Start of Block

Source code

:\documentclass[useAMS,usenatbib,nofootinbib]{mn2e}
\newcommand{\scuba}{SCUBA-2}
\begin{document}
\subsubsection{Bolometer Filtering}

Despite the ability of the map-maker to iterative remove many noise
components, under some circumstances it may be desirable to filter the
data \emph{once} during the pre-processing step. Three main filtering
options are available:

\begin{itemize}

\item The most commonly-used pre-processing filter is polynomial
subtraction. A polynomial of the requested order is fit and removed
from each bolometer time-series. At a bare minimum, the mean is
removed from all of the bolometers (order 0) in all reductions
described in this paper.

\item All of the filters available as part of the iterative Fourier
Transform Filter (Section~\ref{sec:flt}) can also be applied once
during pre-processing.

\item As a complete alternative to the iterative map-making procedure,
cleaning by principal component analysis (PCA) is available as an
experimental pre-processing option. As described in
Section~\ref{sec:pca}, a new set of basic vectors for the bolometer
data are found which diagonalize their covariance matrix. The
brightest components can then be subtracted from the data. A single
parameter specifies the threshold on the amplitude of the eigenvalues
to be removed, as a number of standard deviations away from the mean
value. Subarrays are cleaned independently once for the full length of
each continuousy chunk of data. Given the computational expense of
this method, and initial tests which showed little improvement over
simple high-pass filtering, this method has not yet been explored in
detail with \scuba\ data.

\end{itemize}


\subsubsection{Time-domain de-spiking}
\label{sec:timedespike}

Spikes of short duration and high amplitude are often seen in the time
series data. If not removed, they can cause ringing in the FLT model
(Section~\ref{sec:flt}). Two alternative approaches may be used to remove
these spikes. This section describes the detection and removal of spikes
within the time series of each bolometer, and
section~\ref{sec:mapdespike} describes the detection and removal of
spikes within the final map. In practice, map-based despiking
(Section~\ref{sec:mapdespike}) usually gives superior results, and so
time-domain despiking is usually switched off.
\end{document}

End of Block

▸ Task item
Return, word for word, the lines of the data above from the line with "removed from all" through the line with "brightest components can", inclusive.

▸ The completed task
removed from all of the bolometers (order 0) in all reductions
described in this paper.

\item All of the filters available as part of the iterative Fourier
Transform Filter (Section~\ref{sec:flt}) can also be applied once
during pre-processing.

\item As a complete alternative to the iterative map-making procedure,
cleaning by principal component analysis (PCA) is available as an
experimental pre-processing option. As described in
Section~\ref{sec:pca}, a new set of basic vectors for the bolometer
data are found which diagonalize their covariance matrix. The
brightest components can then be subtracted from the data. A single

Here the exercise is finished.